Our most honored heroes are said to have made their virtue "brilliant"
and one of them engraved on his bath-tub the axiom --
"If you can renovate yourself one day, do so from day to day.
Let there be daily renovation." Our ideal for the ruler is that
the regulation of the state must commence with his regulation of himself.
It is too often forgotten that civilization, like religion,
originally came from the East. Long before Europe and America
were civilized, yea while they were still in a state of barbarism,
there were nations in the East, including China, superior to them
in manners, in education, and in government; possessed of a literature
equal to any, and of arts and sciences totally unknown in the West.

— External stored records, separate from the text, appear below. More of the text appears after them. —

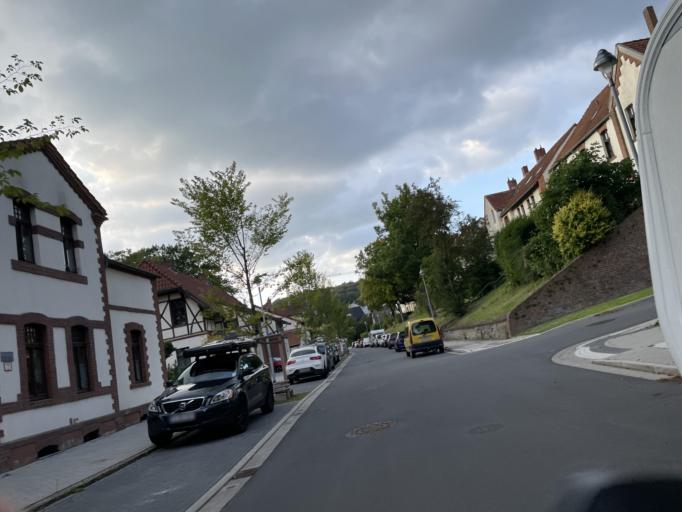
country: DE
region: North Rhine-Westphalia
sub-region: Regierungsbezirk Dusseldorf
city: Velbert
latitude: 51.4009
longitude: 7.0567
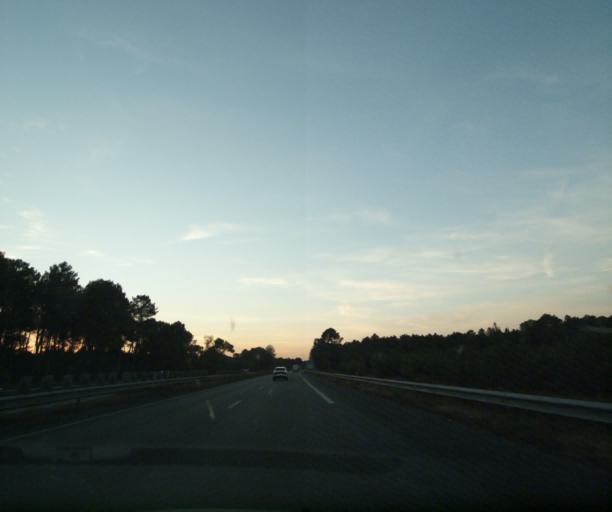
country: FR
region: Aquitaine
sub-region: Departement de la Gironde
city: Illats
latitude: 44.6355
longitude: -0.4199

Self-preservation and self-interest make all men restless,
and so Eastern peoples gradually moved to the West taking their knowledge
with them; Western people who came into close contact with them
learned their civilization. This fusion of East and West
was the beginning of Western civilization.
A Chinese proverb compares a pupil who excels his teacher to the color green,
which originates with blue but is superior to it. This may aptly be applied
to Westerners, for they originally learned literature, science, and other arts
from the East; but they have proven apt pupils and have excelled
their old masters. I wish I could find an apothegm concerning
a former master who went back to school and surpassed his clever pupil.
The non-existence of such a maxim probably indicates that no such case
has as yet occurred, but that by no means proves that it never will.